- [Exercise requirements]:
Reproduce the text of the entries below with "SOCIAL MEDIA" renamed to "SOZIALE MEDIEN", leaving everything else unchanged. Omit the pictures from your answer.

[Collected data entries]
_ _ _ _

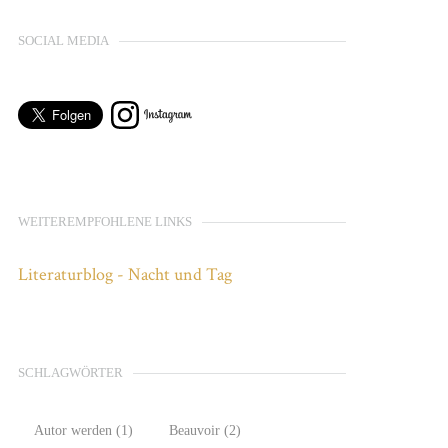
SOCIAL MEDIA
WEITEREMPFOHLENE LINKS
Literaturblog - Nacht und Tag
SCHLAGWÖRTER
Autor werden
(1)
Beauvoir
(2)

_ _ _ _

- [Answer box]:
SOZIALE MEDIEN
WEITEREMPFOHLENE LINKS
Literaturblog - Nacht und Tag
SCHLAGWÖRTER
Autor werden
(1)
Beauvoir
(2)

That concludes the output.